Christopher Suprun Can't Fix Our Democracy

by Jon Hecht

Quick, name an elector in your state. There are at least three, even if you live in one of America's seven smallest states (or Washington D.C.), and as many as 55 if you live in California. If you can name one elector, chances are it's Christopher Suprun, a Texas Republican elector. In an op-ed in The New York Times Suprun announced he would not vote for Donald Trump, despite Trump having won Texas by 9 points. He wrote in the op-ed that, in accordance with a plan by activists, he will vote for Ohio Republican Governor John Kasich.

Some people who voted against Trump have praised Suprun's decision (while, of course, many Trump supporters have denounced it). For those who are shocked and afraid by Trump becoming president, electors following Suprun's lead seems like hope in the face of a potentially terrible presidency.

But while many of the things Suprun brings up against Trump — his lack of foreign policy experience, his demagoguery and denunciation of protest against him, and the high potential for corruption in Trump's administration considering the many reported concerns about potential business conflicts of interest — could certainly be worthy reasons to prevent Trump from becoming president, it's worth thinking about what it would mean for the Electoral College to choose the new president by rejecting what the voters of their specific states decided.

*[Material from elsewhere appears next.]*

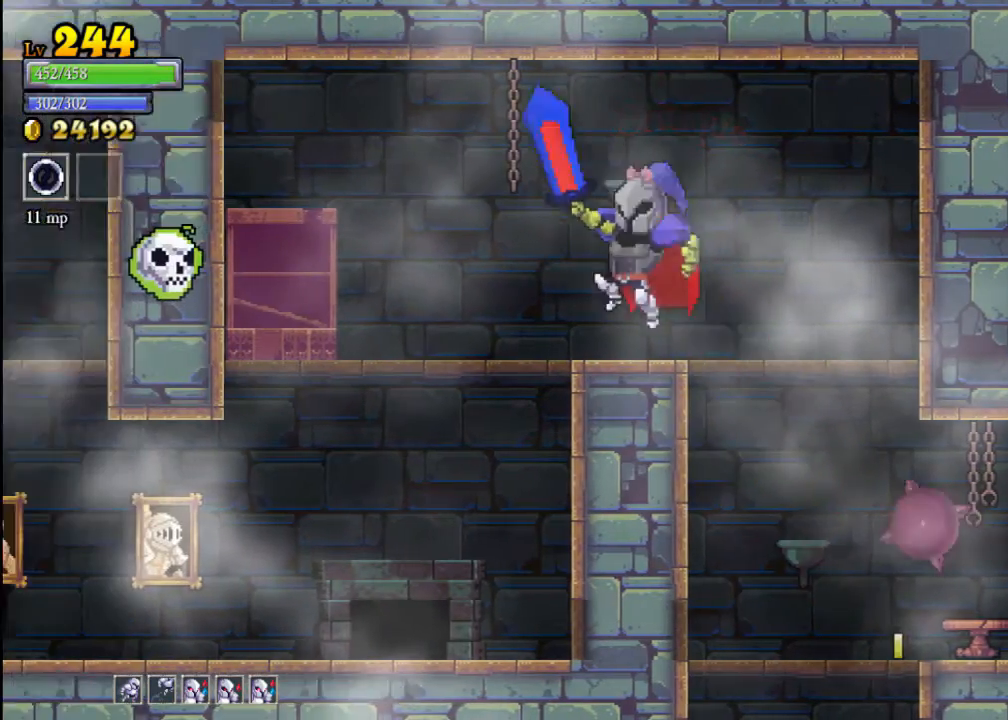
{"buttons": [], "left_stick": "right", "events": [[67, "A", "up"], [133, "X", "down"], [367, "X", "up"], [467, "left_stick", "right"]]}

When people voted on Nov. 8, the ballots included the names of presidential candidates, even if they were technically voting for electors. Americans did not research the identities of electors in their states, trusting them to faithfully execute what their state decided when the electorate voted.

Alex Wong/Getty Images News/Getty Images

Suprun seems like a model American citizen — a first responder at 9/11, who now works as a paramedic in Dallas. But there's nothing to ensure that the 538 members of the Electoral College are exclusively the best of us, the ones in whom we must trust to decide our government. They are people whose power, in our modern elections, derives not from the people but from antiquated election rules that have remained in place even as political norms have changed. We know not whether these people are making their decisions for high-minded reasons, or for personal grudges, or if they've given any thought to it at all.

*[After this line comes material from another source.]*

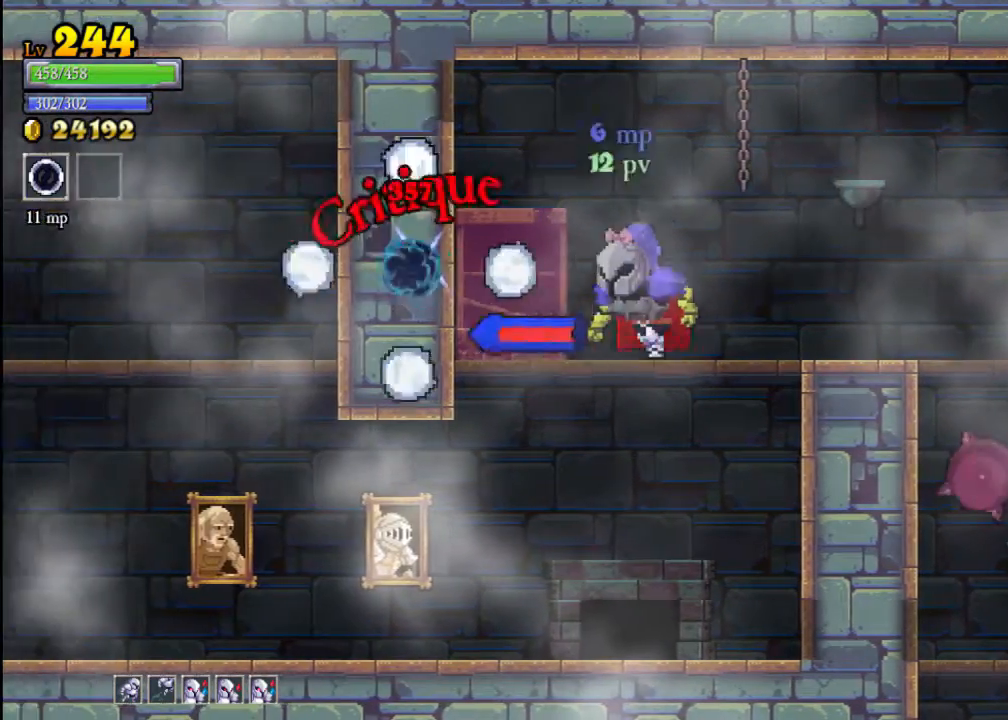
{"buttons": ["A"], "left_stick": "left", "events": [[133, "A", "down"], [367, "left_stick", "left"]]}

If the conscientious electors movement had their way and Kasich became president instead of Trump, it would mean that the president is someone who is not elected by the voters. Even if Kasich were a far better president than Trump, he'd be a change from what we've all assumed about the role of the president — that the president represents the will of the people.

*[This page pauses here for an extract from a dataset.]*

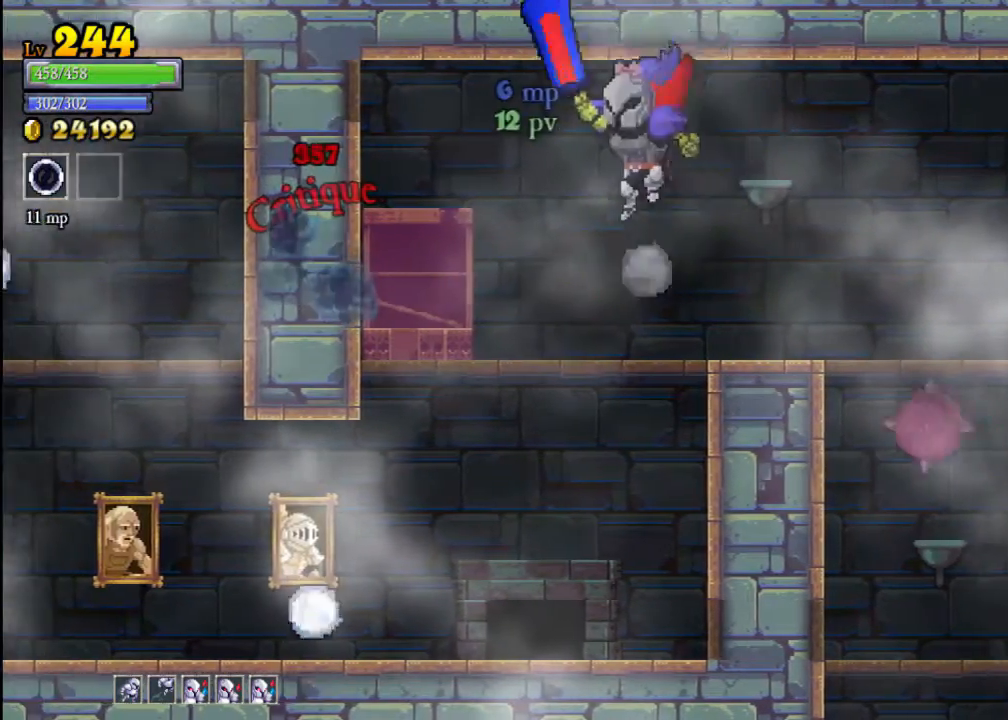
{"buttons": [], "left_stick": "down", "events": [[33, "A", "up"], [233, "left_stick", "down"], [333, "A", "down"], [467, "A", "up"]]}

Suprun's op-ed is a powerful statement. And the possibility of more electors voting against Trump than ever before would be a powerful protest and sign that Trump does not represent a normal continuation of American politics. But I still want to believe in American democracy, that the president should be chosen by the people, even if the people make bad choices. While I feel the Electoral College uses a pretty roundabout way of letting the people choose presidents (Hillary Clinton's 2.5 million popular vote lead certainly suggests so), encouraging electors to go rogue is not a long-term or appropriate fix for our democracy.